--- Provided records Enclosed Below ---

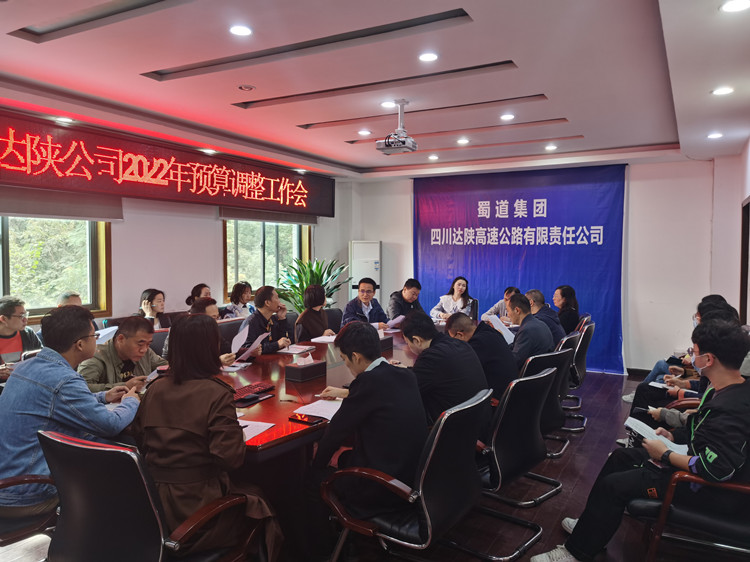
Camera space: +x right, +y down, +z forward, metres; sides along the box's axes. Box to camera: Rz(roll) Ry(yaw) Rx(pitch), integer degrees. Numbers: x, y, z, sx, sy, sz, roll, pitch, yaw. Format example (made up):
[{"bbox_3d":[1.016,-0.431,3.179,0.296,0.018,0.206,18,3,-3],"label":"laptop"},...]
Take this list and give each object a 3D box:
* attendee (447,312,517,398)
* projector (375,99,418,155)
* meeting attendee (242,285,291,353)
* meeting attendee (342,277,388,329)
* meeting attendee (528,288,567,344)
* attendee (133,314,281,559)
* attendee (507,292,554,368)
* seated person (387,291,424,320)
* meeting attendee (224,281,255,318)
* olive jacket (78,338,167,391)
[{"bbox_3d":[0.620,0.797,4.089,0.850,1.180,0.550,2,3,29],"label":"attendee"},{"bbox_3d":[0.182,-1.272,4.830,0.300,0.450,0.260,1,3,29],"label":"projector"},{"bbox_3d":[-0.966,0.693,5.207,0.780,1.270,0.520,2,3,29],"label":"meeting attendee"},{"bbox_3d":[-0.062,0.618,6.831,0.550,1.280,0.780,-1,3,-31],"label":"meeting attendee"},{"bbox_3d":[1.500,0.695,5.580,0.780,1.230,0.500,1,3,25],"label":"meeting attendee"},{"bbox_3d":[-0.654,0.799,2.472,0.520,1.310,0.800,2,3,29],"label":"attendee"},{"bbox_3d":[1.118,0.726,4.932,0.800,1.250,0.520,2,3,29],"label":"attendee"},{"bbox_3d":[0.360,0.652,6.500,0.750,1.240,0.520,2,3,35],"label":"seated person"},{"bbox_3d":[-1.515,0.633,6.888,0.750,1.230,0.480,2,3,34],"label":"meeting attendee"},{"bbox_3d":[-1.659,0.648,3.816,0.580,0.540,0.520,-2,3,-41],"label":"olive jacket"}]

--- End of Enclosed Provided records ---

Can you repeat the data from its start through the line containing "Take this list", substituting "whole degrees" for "integer degrees" and keeping everything else the same? Omit the pictures from your answer.

Camera space: +x right, +y down, +z forward, metres; sides along the box's axes. Box to camera: Rz(roll) Ry(yaw) Rx(pitch), whole degrees. Numbers: x, y, z, sx, sy, sz, roll, pitch, yaw. Format example (made up):
[{"bbox_3d":[1.016,-0.431,3.179,0.296,0.018,0.206,18,3,-3],"label":"laptop"},...]
Take this list and give each object a 3D box:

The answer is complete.